***** STUDY MATERIAL
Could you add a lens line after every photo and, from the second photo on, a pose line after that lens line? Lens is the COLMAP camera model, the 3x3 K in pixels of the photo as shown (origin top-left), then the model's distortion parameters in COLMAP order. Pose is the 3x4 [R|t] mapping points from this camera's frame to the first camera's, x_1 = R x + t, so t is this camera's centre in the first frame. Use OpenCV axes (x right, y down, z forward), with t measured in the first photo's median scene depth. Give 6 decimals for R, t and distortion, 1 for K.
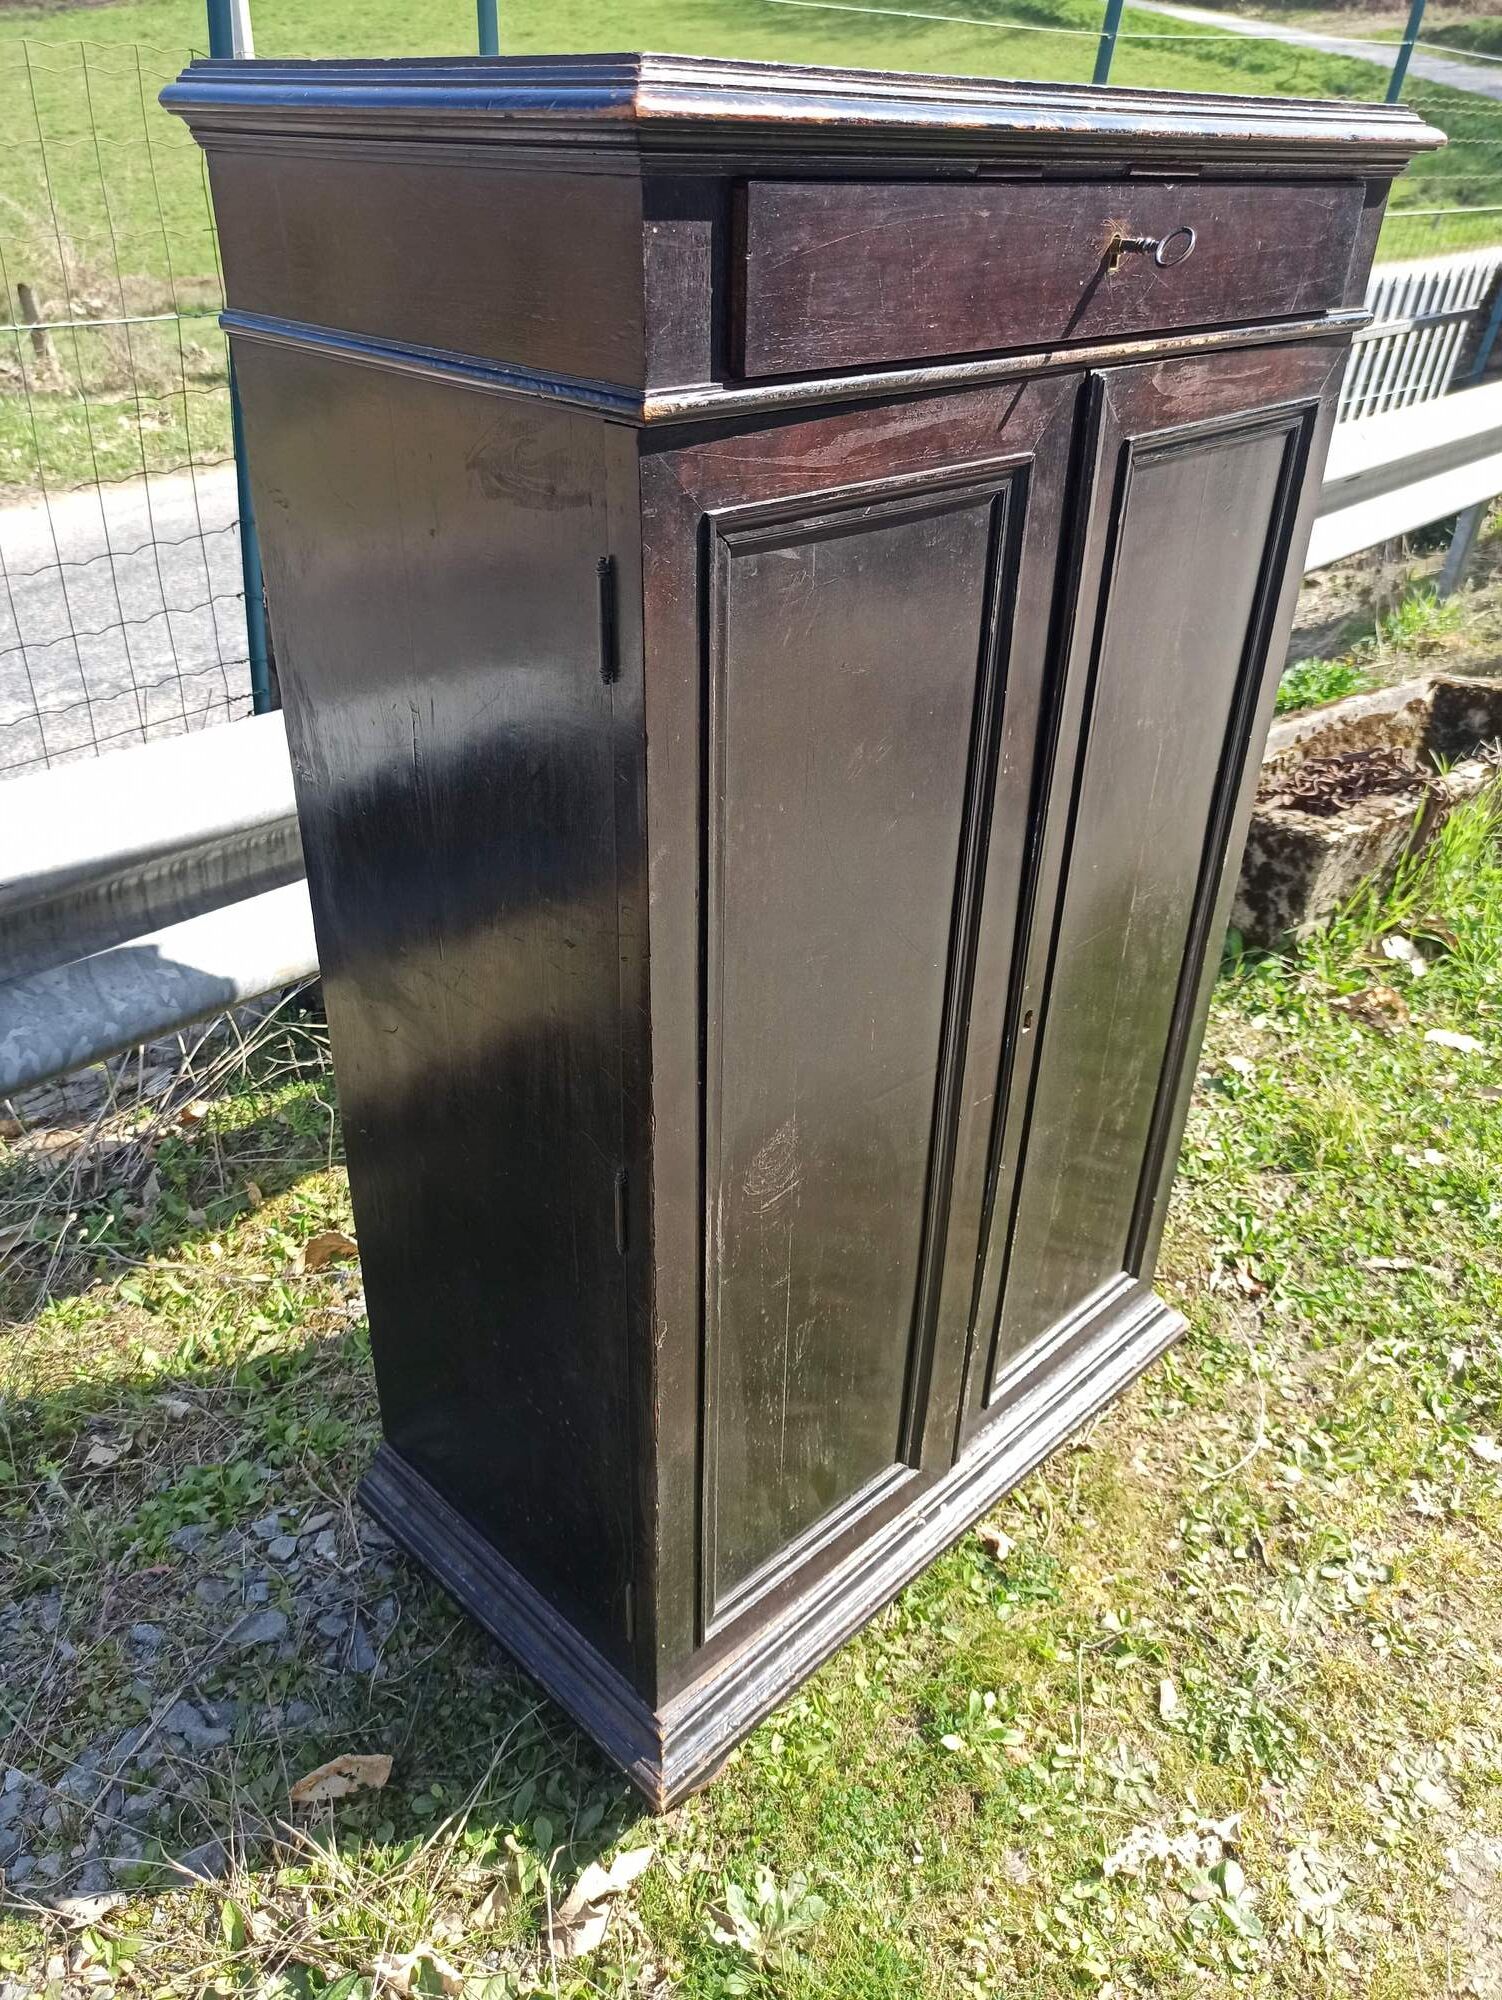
lens RADIAL K [[1457.2, 0, 752.7], [0, 1457.2, 999.3], [0, 0, 1]] dist [0.041778, -0.034531]
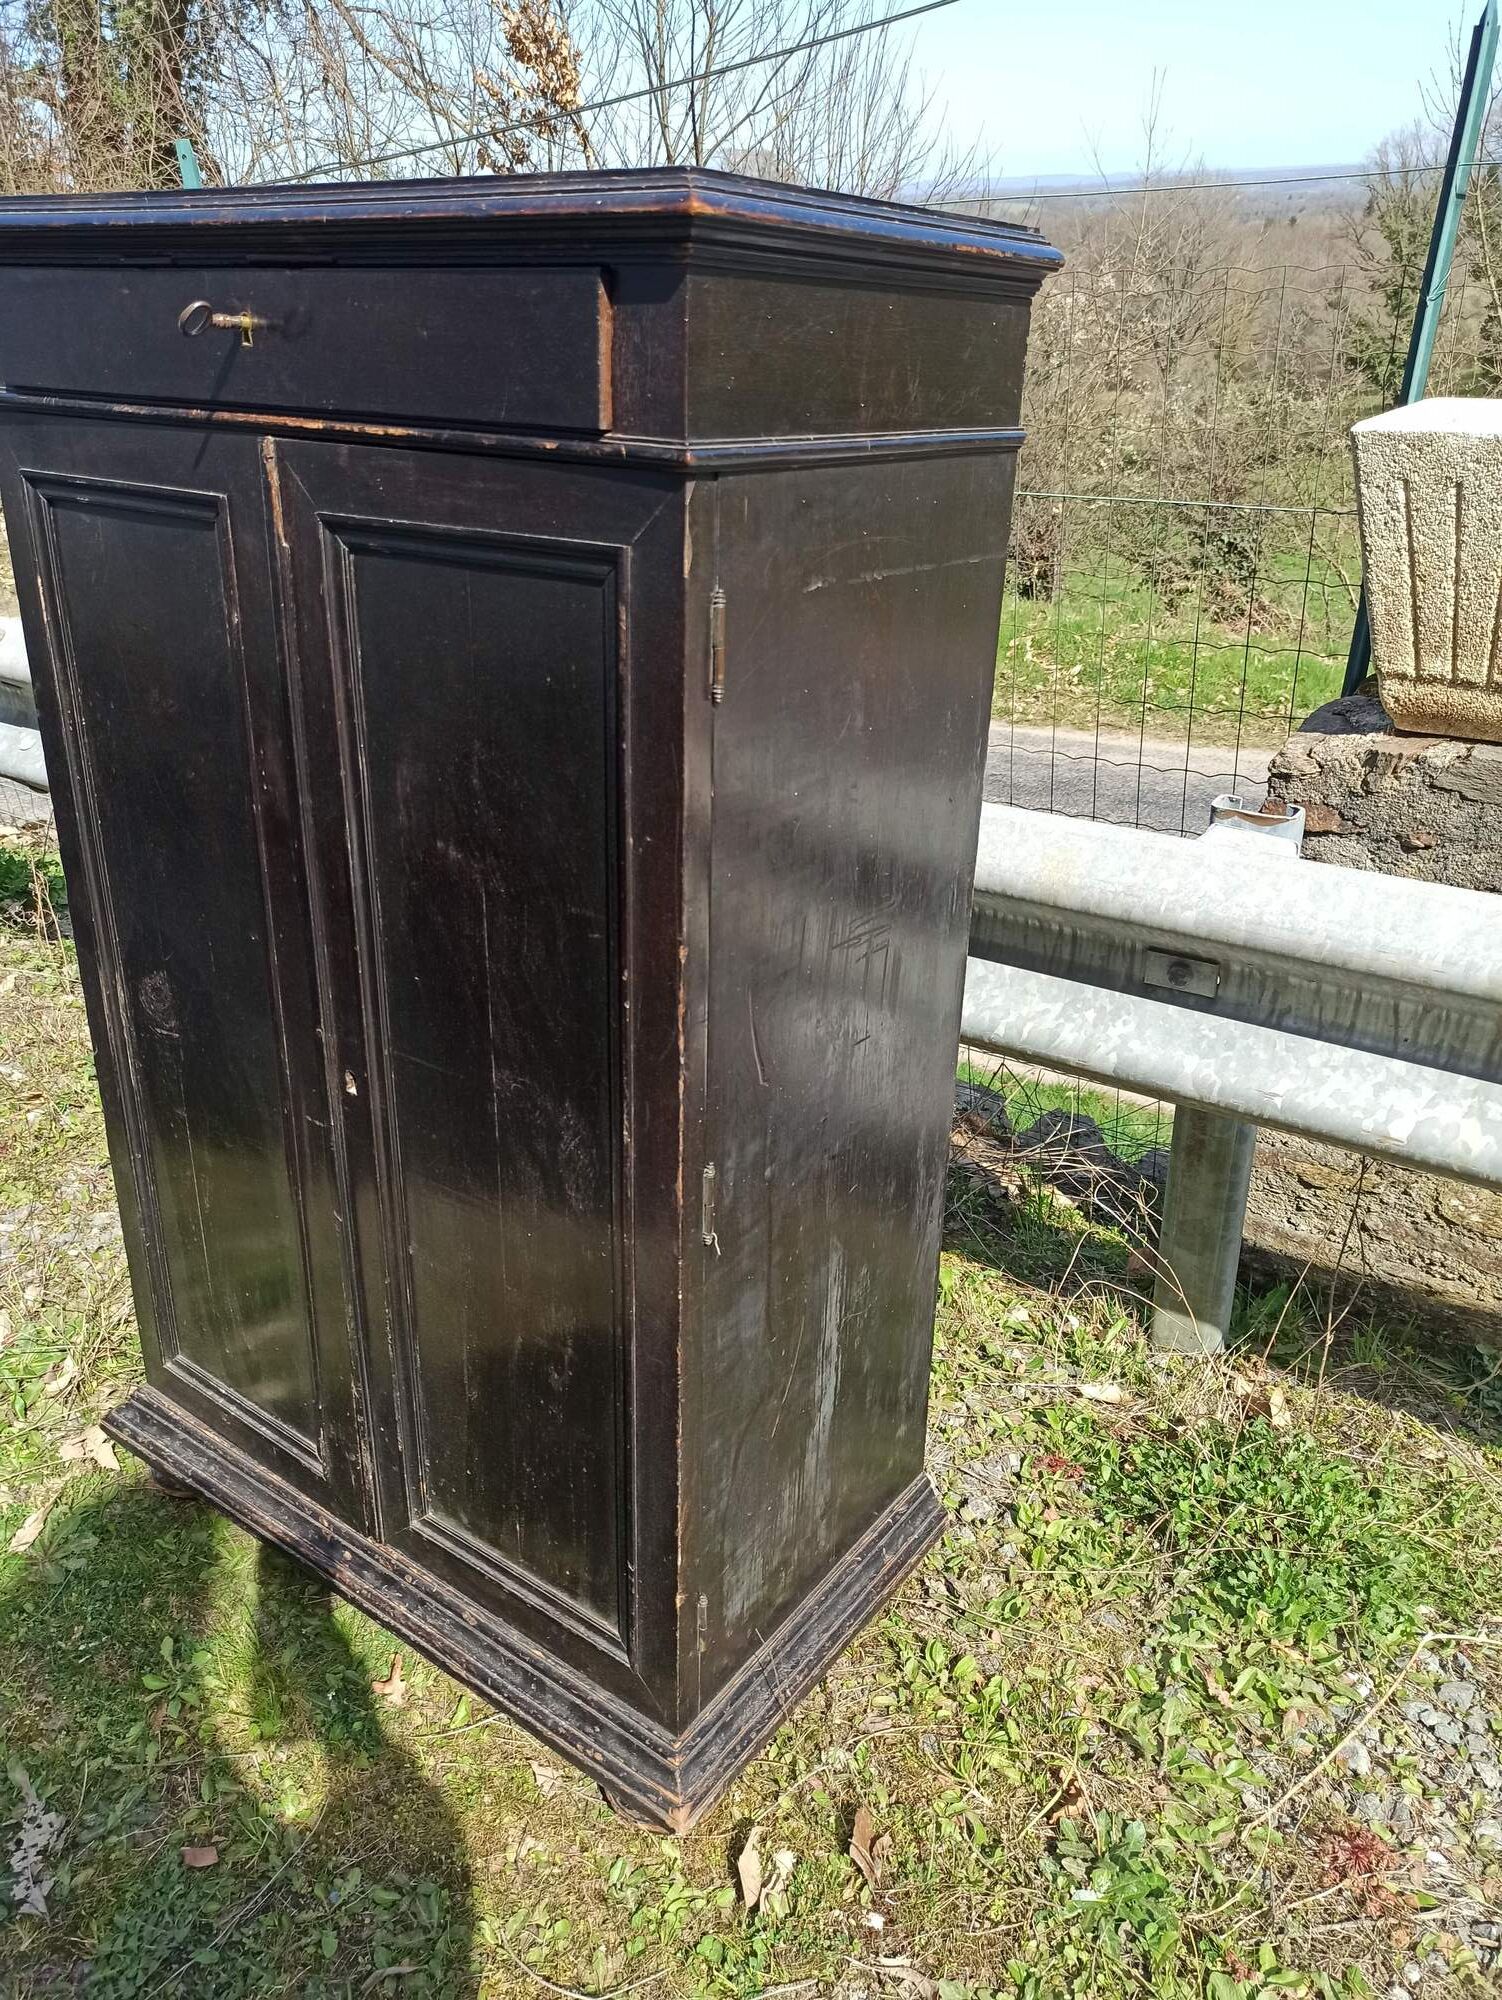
lens RADIAL K [[1457.2, 0, 752.7], [0, 1457.2, 999.3], [0, 0, 1]] dist [0.041778, -0.034531]
pose [[0.164378, 0.381193, -0.909765, 1.497759], [-0.519881, 0.817291, 0.248514, -0.565460], [0.838274, 0.432119, 0.332519, 1.161913]]
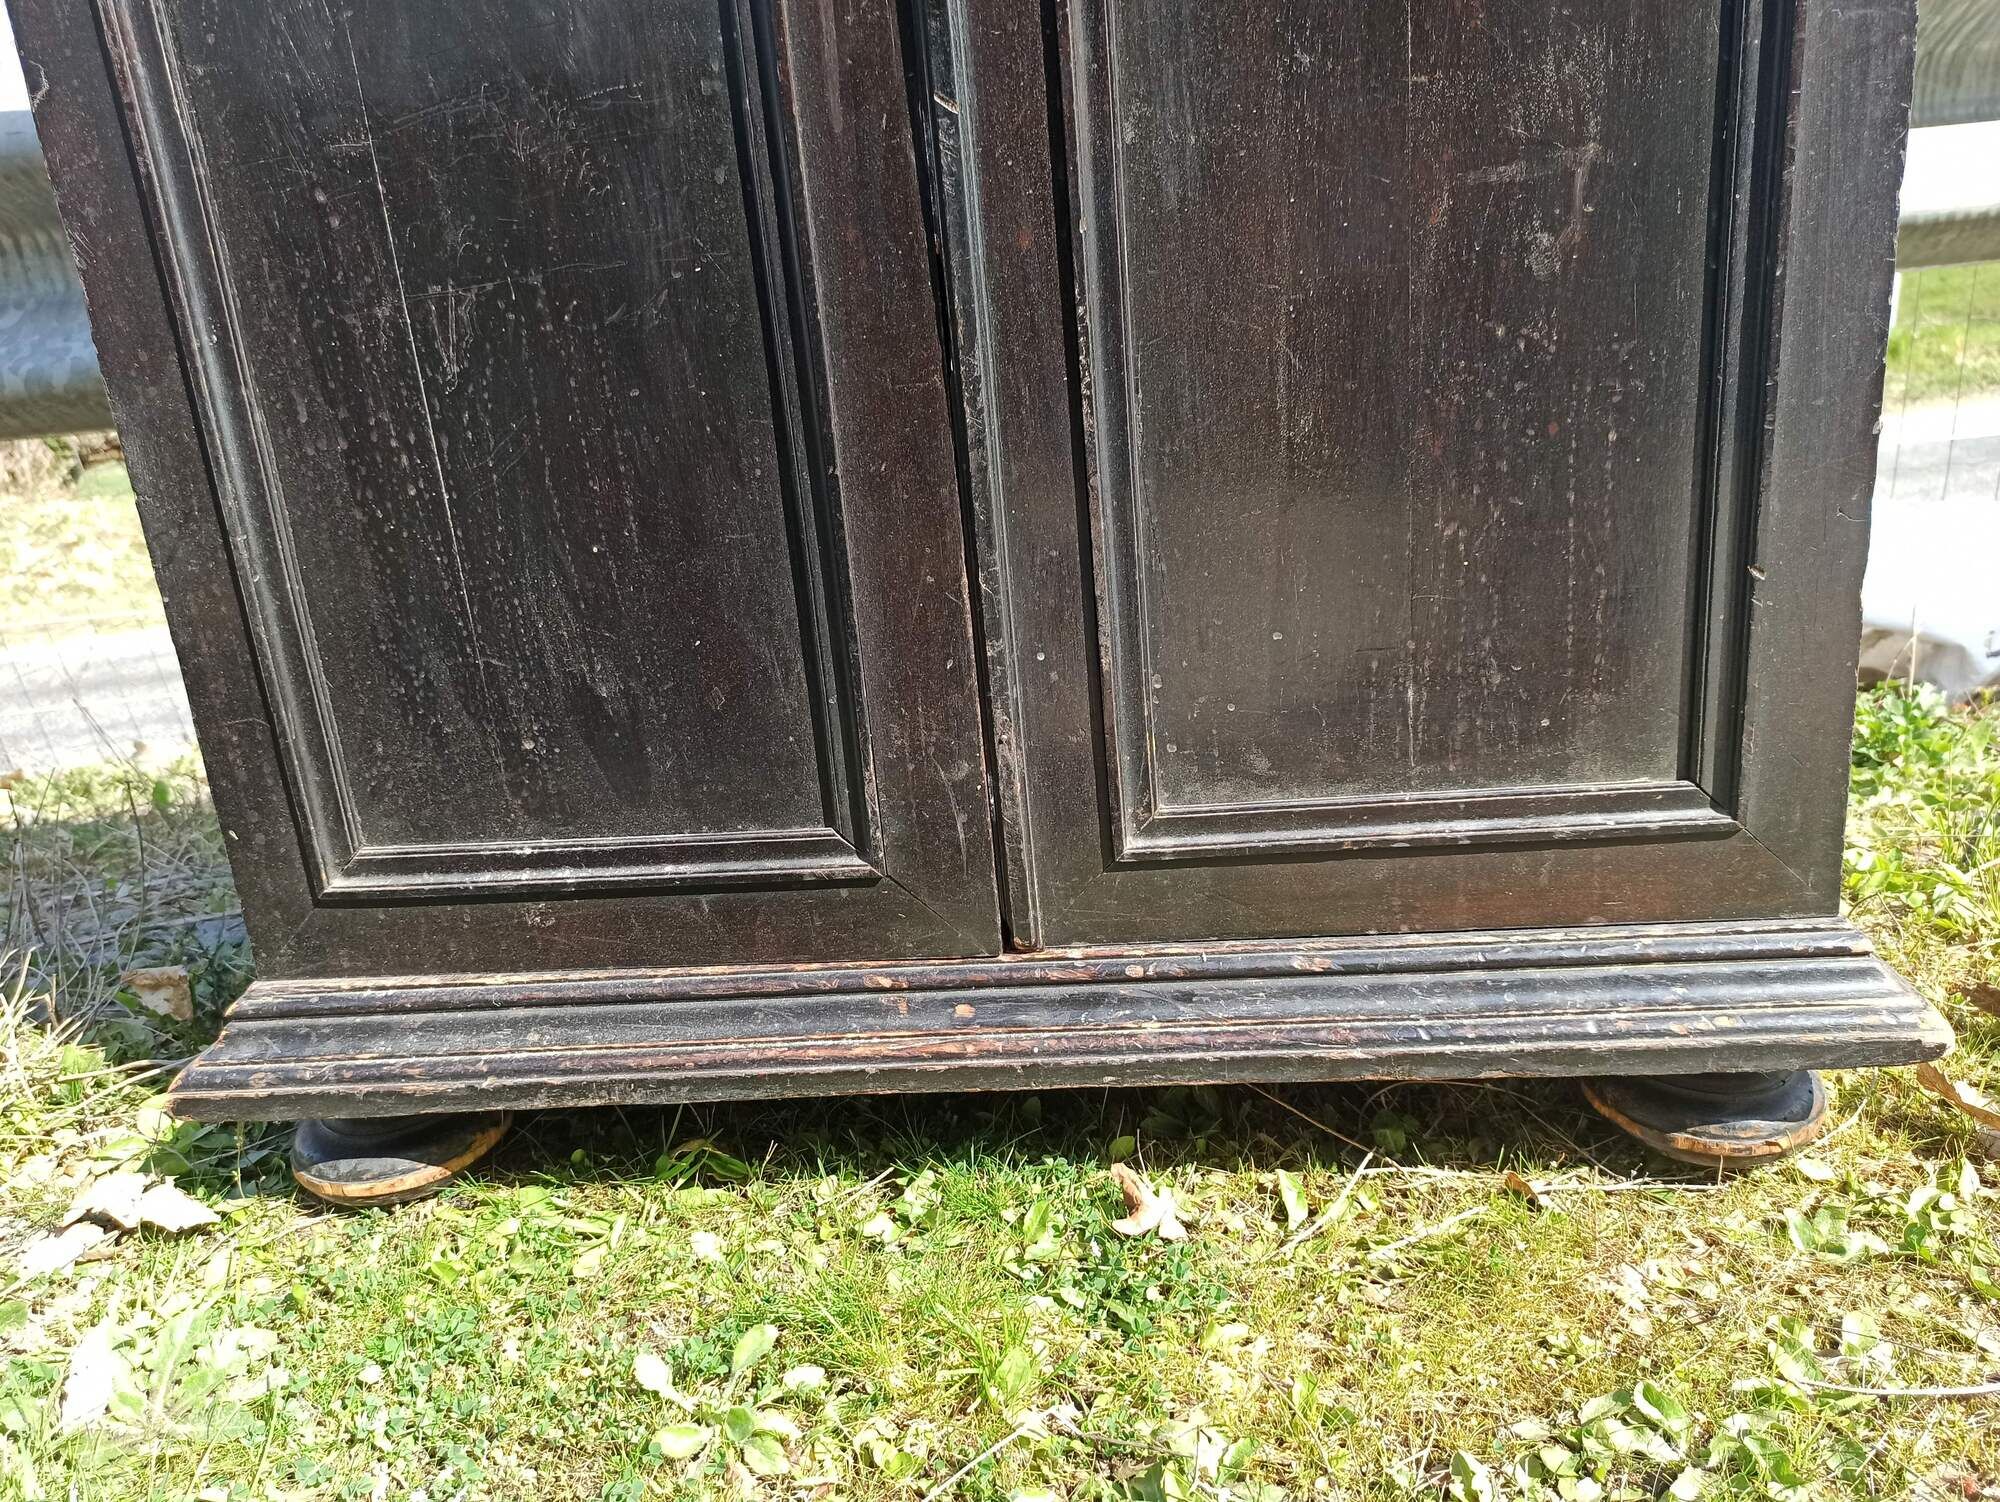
lens RADIAL K [[1498.2, 0, 992.4], [0, 1498.2, 750.4], [0, 0, 1]] dist [0.047206, -0.054422]
pose [[0.651420, 0.164941, -0.740572, 0.778479], [-0.296630, 0.953760, -0.048499, 0.450583], [0.698328, 0.251270, 0.670225, 1.033162]]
**********
Rename "photo" to "image" everywhere it occurs in all of the lines above, and leave the rest of the text unchanged. Omit the pictures from your answer.

Could you add a lens line after every image and, from the second image on, a pose line after that lens line? Lens is the COLMAP camera model, the 3x3 K in pixels of the image as shown (origin top-left), then the model's distortion parameters in COLMAP order. Pose is the 3x4 [R|t] mapping points from this camera's frame to the first camera's, x_1 = R x + t, so t is this camera's centre in the first frame. Use OpenCV axes (x right, y down, z forward), with t measured in the first image's median scene depth. Give 6 decimals for R, t and distortion, 1 for K.
lens RADIAL K [[1457.2, 0, 752.7], [0, 1457.2, 999.3], [0, 0, 1]] dist [0.041778, -0.034531]
lens RADIAL K [[1457.2, 0, 752.7], [0, 1457.2, 999.3], [0, 0, 1]] dist [0.041778, -0.034531]
pose [[0.164378, 0.381193, -0.909765, 1.497759], [-0.519881, 0.817291, 0.248514, -0.565460], [0.838274, 0.432119, 0.332519, 1.161913]]
lens RADIAL K [[1498.2, 0, 992.4], [0, 1498.2, 750.4], [0, 0, 1]] dist [0.047206, -0.054422]
pose [[0.651420, 0.164941, -0.740572, 0.778479], [-0.296630, 0.953760, -0.048499, 0.450583], [0.698328, 0.251270, 0.670225, 1.033162]]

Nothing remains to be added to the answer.